WORK REQUEST ▸
Reproduce the closing part of the entries exactly: the line with "Can you estimate" and all lines after it, ending with the last line, and nothing else.

AVAILABLE DATA ▸
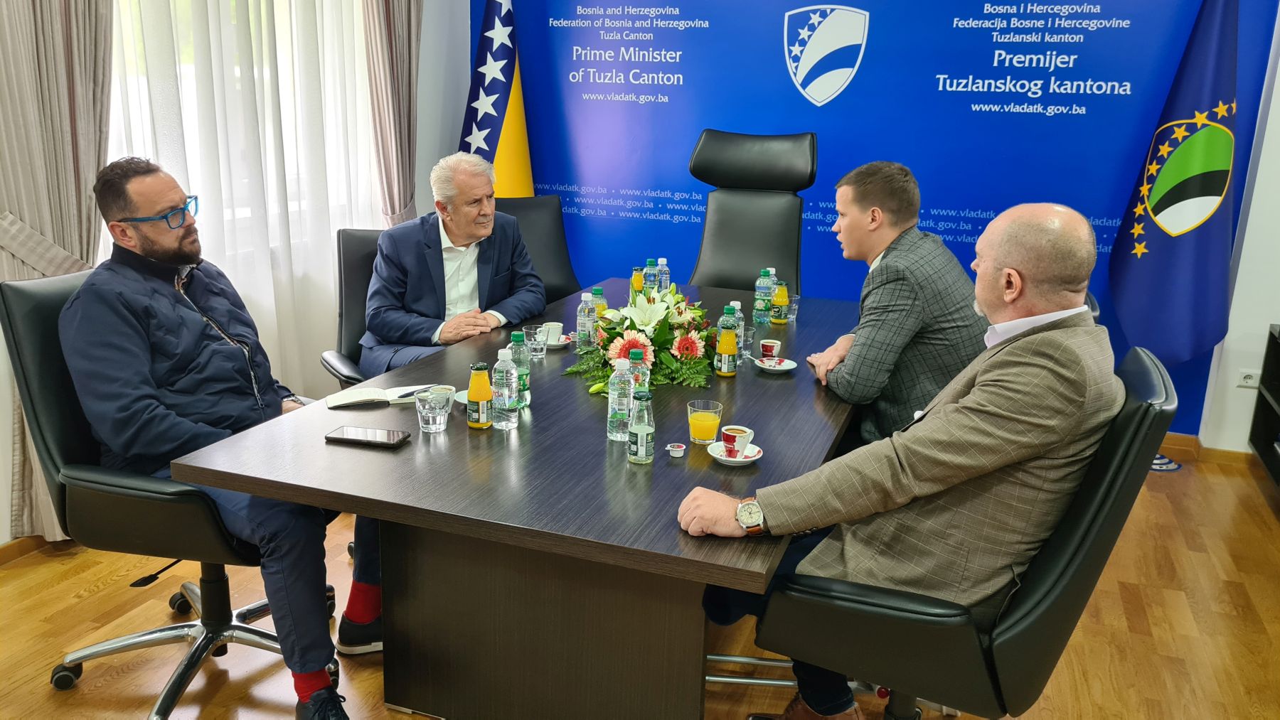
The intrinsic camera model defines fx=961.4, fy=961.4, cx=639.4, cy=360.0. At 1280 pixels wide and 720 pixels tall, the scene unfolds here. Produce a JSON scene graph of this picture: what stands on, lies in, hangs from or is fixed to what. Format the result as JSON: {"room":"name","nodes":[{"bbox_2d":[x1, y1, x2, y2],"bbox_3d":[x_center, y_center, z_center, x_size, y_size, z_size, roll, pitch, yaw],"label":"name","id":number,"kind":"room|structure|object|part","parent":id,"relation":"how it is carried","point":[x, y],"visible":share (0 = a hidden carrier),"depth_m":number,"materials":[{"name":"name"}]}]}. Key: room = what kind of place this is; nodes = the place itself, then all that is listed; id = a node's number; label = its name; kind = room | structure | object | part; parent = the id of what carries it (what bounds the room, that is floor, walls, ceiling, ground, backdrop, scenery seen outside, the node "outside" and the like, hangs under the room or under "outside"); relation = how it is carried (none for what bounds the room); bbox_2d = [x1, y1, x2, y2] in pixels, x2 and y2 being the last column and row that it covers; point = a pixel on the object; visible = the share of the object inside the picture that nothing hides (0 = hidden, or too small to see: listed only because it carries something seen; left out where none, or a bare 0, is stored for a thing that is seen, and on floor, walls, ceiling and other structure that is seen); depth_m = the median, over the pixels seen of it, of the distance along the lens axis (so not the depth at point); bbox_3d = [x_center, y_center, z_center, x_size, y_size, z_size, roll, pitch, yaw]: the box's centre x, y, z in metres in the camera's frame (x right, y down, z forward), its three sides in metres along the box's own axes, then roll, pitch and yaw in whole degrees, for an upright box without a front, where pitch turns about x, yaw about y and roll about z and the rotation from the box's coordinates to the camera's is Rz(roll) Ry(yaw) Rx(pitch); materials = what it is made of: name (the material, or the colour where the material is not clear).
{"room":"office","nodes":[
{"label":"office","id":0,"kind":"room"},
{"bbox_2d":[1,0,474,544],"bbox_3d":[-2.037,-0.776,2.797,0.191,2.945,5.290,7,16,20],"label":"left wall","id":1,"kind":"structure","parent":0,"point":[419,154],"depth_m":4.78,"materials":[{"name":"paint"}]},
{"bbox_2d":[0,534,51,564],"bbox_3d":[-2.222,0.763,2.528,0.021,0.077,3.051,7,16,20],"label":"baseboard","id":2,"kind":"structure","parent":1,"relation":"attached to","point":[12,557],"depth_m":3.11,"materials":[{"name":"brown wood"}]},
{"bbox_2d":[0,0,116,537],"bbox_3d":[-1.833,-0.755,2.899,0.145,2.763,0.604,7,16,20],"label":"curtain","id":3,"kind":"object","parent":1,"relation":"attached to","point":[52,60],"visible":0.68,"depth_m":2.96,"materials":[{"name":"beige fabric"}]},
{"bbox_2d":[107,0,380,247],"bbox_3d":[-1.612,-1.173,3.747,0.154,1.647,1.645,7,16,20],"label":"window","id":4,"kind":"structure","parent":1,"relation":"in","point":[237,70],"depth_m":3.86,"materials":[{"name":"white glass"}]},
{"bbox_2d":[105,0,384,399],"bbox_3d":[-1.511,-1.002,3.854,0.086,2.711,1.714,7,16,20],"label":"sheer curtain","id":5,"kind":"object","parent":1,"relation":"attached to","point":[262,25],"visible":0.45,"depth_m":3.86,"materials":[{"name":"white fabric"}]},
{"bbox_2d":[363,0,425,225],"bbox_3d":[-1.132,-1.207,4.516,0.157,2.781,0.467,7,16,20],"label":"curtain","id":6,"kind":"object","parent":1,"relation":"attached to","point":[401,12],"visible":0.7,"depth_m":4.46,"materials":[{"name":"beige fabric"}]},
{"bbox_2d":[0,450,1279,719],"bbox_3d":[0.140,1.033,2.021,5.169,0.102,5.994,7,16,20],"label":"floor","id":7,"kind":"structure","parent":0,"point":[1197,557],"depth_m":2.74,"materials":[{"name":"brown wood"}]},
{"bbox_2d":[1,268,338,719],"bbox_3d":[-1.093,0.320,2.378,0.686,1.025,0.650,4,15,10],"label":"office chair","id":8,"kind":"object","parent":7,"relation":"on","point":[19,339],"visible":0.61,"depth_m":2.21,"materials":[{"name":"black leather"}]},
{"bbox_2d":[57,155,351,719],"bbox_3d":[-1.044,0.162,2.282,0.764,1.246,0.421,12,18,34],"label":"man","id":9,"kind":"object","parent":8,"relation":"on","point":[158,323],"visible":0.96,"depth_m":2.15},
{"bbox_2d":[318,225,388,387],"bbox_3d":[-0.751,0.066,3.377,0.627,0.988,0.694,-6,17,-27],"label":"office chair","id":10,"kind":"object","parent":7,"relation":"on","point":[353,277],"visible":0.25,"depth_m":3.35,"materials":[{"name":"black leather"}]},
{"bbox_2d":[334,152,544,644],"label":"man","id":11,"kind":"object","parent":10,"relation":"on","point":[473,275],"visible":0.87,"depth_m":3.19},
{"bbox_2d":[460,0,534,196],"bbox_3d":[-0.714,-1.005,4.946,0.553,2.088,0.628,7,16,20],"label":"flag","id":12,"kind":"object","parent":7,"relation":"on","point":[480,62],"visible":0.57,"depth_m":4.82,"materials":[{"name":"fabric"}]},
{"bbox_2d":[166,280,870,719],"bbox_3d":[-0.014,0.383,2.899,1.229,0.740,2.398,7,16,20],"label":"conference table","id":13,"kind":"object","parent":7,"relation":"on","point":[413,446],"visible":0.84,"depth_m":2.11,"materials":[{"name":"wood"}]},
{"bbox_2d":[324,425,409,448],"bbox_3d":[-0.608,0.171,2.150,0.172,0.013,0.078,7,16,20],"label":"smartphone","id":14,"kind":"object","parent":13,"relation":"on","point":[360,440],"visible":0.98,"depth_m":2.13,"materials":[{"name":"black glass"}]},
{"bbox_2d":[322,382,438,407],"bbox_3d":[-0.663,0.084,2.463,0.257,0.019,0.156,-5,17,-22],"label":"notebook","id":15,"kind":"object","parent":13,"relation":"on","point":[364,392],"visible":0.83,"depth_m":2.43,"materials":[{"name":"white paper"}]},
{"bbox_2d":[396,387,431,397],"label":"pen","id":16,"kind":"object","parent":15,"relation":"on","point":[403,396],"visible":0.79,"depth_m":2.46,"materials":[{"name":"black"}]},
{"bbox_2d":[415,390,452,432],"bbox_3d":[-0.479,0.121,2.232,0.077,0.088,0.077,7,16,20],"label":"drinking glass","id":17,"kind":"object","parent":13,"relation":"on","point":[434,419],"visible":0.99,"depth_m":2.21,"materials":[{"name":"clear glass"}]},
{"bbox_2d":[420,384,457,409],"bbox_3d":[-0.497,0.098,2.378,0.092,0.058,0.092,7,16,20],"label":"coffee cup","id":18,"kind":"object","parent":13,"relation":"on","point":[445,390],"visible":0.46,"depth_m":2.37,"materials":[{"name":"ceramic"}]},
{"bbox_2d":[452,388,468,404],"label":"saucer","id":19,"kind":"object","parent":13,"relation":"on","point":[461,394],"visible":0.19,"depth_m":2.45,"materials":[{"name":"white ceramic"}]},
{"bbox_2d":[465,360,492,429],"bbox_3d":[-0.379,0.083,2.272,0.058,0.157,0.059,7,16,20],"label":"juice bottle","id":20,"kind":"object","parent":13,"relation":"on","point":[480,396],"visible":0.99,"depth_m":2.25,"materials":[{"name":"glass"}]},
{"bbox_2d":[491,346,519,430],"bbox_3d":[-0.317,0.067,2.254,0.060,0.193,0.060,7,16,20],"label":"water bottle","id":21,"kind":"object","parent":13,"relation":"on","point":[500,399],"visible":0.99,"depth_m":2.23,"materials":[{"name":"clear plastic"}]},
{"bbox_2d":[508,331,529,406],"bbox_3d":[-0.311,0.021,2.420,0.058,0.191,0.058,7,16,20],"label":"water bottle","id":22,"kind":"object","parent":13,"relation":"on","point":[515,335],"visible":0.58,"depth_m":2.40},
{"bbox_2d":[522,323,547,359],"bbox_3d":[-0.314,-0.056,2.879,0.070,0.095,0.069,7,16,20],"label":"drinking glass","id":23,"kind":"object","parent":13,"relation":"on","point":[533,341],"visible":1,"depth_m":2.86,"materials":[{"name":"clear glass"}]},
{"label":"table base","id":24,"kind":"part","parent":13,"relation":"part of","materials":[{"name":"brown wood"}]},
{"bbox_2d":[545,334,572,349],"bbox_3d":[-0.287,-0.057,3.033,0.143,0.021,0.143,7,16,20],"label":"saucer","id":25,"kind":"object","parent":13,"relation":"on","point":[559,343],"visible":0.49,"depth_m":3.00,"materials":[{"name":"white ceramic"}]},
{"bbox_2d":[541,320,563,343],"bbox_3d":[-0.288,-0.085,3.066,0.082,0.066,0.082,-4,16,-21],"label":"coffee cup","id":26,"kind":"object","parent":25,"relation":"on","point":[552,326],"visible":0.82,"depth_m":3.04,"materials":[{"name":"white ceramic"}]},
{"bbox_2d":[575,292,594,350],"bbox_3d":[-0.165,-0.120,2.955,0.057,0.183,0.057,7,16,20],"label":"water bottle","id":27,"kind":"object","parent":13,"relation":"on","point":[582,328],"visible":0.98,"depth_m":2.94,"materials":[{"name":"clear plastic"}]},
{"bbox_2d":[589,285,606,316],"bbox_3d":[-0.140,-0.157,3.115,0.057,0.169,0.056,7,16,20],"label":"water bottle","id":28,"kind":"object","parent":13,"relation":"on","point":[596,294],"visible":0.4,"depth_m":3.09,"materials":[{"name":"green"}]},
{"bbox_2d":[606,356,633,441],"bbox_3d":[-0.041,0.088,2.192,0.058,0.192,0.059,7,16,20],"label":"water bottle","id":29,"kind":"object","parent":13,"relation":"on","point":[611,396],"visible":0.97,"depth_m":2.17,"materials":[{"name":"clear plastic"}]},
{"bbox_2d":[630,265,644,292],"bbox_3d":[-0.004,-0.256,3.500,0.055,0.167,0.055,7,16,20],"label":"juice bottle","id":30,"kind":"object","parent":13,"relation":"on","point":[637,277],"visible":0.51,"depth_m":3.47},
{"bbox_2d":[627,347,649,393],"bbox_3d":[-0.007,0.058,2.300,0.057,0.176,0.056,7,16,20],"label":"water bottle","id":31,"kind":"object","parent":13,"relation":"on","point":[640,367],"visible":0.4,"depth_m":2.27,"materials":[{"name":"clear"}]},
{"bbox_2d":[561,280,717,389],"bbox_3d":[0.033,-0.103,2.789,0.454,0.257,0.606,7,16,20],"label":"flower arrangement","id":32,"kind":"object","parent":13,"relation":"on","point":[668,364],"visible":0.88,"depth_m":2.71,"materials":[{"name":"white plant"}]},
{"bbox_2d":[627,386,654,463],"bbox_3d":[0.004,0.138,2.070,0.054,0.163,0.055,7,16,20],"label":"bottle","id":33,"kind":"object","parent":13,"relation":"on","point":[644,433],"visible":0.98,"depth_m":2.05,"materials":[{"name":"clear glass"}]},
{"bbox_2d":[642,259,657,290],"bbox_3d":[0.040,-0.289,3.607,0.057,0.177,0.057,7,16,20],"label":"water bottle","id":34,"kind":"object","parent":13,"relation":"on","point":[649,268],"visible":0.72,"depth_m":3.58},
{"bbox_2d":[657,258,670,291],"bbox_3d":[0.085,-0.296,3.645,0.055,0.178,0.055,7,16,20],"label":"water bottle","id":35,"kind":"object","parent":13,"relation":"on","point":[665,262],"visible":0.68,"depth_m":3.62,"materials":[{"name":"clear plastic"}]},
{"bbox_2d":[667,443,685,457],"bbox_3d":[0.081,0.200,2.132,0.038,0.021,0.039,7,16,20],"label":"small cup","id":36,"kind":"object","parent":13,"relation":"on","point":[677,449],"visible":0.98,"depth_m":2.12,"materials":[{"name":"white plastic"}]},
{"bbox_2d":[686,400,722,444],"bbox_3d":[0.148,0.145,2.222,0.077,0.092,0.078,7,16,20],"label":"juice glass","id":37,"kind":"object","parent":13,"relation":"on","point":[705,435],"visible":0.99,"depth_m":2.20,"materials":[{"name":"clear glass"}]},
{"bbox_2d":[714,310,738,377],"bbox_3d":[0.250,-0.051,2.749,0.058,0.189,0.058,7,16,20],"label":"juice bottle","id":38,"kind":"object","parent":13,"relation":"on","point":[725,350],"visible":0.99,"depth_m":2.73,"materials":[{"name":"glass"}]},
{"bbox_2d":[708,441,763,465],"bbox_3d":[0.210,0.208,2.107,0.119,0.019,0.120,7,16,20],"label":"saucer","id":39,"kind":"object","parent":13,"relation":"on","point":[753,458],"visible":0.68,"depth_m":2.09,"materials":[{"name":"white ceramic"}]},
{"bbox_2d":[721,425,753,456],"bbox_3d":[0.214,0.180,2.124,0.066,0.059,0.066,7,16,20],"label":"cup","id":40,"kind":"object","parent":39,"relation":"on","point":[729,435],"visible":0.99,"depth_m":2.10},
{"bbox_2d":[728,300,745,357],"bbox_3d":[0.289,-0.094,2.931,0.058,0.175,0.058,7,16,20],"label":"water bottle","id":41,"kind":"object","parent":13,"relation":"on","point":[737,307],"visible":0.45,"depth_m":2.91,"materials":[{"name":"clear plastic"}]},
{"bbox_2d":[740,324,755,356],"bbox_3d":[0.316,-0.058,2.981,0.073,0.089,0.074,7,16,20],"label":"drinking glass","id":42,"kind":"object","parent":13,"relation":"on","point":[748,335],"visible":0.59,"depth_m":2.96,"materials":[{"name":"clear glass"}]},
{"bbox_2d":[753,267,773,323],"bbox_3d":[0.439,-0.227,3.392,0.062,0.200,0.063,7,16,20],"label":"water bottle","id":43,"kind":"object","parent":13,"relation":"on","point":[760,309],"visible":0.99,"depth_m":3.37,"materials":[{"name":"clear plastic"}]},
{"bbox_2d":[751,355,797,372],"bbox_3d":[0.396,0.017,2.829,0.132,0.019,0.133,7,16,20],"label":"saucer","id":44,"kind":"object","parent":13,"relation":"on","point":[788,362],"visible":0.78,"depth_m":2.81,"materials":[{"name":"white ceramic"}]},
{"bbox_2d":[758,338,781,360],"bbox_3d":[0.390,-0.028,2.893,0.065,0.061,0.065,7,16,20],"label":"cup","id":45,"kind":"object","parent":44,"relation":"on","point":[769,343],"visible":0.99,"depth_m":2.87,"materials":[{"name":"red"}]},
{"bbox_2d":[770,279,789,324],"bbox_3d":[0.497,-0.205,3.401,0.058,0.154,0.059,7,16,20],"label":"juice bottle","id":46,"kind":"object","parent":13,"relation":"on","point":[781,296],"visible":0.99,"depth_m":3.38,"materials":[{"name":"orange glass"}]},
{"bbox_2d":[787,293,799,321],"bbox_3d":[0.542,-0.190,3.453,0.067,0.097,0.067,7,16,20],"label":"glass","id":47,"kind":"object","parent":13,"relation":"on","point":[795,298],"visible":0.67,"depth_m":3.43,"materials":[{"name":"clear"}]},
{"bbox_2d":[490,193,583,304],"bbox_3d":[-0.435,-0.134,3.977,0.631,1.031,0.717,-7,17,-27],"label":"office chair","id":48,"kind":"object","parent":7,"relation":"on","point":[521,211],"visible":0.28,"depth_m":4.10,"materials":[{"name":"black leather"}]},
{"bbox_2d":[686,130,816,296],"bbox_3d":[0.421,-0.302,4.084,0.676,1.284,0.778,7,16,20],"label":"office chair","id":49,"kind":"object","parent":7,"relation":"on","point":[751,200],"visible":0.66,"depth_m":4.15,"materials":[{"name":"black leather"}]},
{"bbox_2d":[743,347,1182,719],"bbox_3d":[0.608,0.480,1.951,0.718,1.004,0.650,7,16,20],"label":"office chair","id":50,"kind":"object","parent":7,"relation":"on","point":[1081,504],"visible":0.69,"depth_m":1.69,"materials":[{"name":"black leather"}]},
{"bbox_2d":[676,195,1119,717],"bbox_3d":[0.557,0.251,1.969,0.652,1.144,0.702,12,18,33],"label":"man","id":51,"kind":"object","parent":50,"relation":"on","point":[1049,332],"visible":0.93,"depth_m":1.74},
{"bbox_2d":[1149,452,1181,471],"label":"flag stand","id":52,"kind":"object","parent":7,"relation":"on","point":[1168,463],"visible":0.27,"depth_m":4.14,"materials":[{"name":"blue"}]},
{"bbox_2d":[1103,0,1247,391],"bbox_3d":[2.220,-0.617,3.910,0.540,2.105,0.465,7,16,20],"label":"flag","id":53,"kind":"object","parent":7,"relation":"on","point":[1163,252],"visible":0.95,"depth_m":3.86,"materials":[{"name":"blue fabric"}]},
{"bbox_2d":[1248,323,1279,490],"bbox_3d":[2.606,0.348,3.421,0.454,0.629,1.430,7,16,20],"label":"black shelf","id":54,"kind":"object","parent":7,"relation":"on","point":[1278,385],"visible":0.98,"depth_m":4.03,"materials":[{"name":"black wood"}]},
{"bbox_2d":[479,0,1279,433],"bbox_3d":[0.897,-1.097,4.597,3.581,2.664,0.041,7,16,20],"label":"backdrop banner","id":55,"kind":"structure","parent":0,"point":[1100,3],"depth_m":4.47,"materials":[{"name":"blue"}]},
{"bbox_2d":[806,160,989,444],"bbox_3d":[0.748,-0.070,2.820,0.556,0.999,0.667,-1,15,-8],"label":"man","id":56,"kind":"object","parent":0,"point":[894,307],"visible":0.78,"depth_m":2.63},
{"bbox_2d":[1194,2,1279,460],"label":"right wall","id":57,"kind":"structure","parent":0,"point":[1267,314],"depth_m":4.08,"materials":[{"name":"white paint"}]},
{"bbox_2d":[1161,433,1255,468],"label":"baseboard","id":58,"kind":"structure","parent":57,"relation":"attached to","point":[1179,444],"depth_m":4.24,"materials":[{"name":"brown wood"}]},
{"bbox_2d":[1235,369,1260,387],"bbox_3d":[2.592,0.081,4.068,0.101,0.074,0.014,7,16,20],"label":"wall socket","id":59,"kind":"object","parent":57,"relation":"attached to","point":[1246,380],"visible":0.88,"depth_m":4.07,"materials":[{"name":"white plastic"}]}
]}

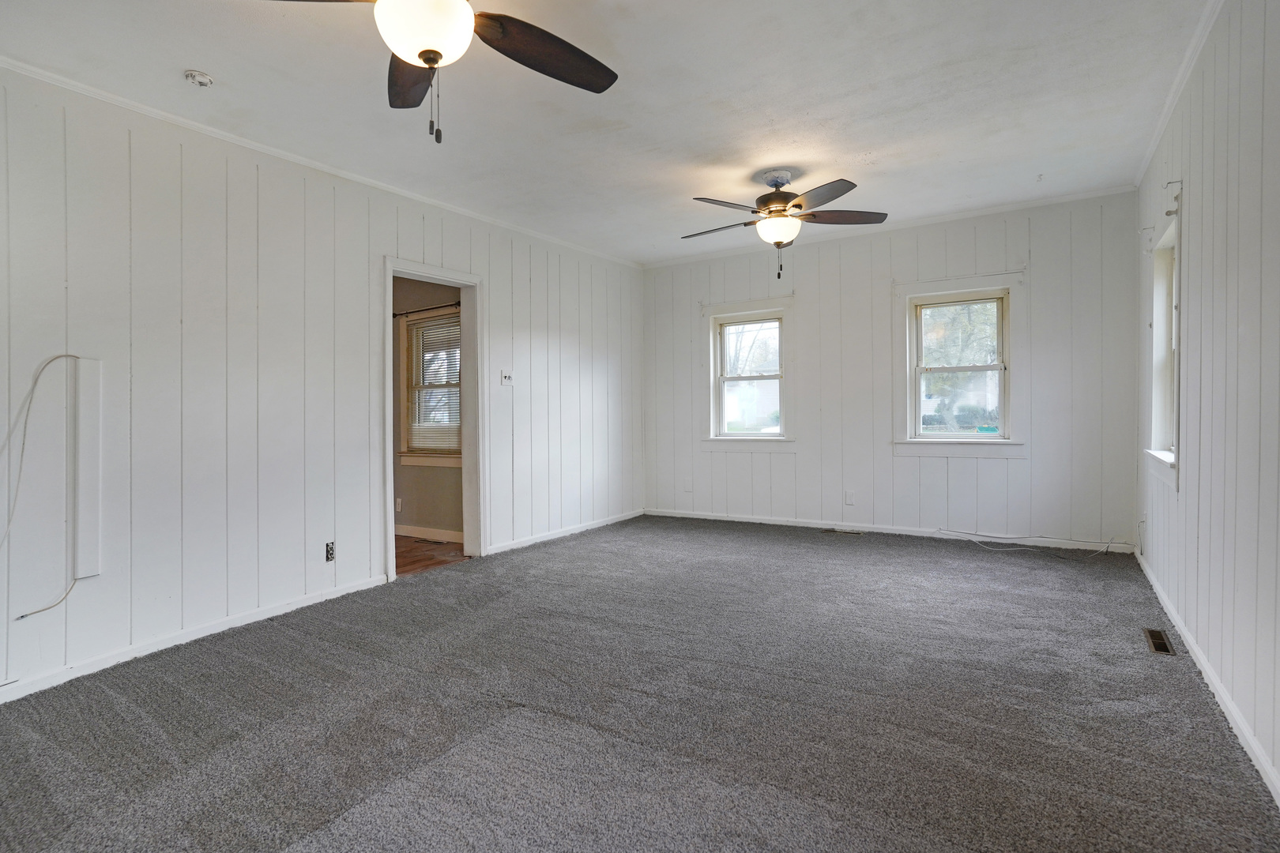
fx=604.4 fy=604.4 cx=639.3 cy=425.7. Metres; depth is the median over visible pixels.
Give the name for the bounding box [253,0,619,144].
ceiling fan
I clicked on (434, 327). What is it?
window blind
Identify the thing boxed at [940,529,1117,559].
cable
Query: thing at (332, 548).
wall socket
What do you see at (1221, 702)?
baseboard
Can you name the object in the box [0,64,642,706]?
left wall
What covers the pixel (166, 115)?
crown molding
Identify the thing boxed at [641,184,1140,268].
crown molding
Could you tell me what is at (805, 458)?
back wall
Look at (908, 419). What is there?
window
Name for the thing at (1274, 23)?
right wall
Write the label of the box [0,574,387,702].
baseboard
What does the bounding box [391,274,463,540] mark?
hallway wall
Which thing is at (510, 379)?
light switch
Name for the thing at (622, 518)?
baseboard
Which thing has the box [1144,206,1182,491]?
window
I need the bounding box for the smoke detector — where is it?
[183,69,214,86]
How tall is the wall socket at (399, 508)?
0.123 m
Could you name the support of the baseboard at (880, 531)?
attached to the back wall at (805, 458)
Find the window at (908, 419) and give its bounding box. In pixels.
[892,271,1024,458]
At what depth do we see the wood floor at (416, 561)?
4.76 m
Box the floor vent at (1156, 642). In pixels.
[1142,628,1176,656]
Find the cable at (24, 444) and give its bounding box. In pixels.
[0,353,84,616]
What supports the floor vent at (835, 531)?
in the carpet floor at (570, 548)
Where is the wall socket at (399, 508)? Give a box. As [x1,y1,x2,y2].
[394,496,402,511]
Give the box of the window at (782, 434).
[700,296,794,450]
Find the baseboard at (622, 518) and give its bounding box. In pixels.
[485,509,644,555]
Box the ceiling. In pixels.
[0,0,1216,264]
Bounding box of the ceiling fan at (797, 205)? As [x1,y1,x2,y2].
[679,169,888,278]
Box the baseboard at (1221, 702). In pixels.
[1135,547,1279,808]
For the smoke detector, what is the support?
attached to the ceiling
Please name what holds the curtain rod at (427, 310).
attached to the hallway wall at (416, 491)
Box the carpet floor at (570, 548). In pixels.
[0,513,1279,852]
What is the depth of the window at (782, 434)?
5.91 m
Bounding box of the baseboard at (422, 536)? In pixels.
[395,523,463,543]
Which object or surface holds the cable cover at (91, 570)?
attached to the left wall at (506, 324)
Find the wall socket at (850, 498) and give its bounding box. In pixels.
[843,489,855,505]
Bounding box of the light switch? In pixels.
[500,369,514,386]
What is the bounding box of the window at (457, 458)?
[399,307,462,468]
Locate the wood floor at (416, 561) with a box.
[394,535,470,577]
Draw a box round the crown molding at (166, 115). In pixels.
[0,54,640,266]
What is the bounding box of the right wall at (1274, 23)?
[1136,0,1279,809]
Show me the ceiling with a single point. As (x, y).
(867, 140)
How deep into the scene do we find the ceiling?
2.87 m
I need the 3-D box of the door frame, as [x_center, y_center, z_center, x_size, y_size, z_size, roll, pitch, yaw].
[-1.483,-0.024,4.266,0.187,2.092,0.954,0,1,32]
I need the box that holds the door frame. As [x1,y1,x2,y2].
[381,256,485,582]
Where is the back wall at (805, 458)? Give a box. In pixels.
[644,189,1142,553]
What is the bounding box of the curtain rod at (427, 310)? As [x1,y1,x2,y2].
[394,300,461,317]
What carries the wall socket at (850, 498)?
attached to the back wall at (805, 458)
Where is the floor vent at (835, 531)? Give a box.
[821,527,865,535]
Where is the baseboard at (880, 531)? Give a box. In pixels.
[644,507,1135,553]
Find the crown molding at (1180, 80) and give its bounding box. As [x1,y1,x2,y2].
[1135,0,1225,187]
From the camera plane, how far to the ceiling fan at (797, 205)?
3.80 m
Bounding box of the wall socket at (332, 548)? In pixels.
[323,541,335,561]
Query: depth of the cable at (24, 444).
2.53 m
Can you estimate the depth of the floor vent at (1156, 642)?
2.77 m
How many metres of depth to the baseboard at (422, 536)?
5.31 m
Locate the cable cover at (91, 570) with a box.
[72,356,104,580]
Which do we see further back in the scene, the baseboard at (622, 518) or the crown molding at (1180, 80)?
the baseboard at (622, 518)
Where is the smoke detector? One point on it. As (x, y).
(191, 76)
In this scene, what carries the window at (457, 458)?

REPLY TO THE TASK ▸
Can you estimate the depth of the floor vent at (1156, 642)?
2.77 m
How many metres of depth to the baseboard at (422, 536)?
5.31 m
Locate the cable cover at (91, 570) with a box.
[72,356,104,580]
Which do we see further back in the scene, the baseboard at (622, 518) or the crown molding at (1180, 80)?
the baseboard at (622, 518)
Where is the smoke detector? One point on it. As (x, y).
(191, 76)
In this scene, what carries the window at (457, 458)?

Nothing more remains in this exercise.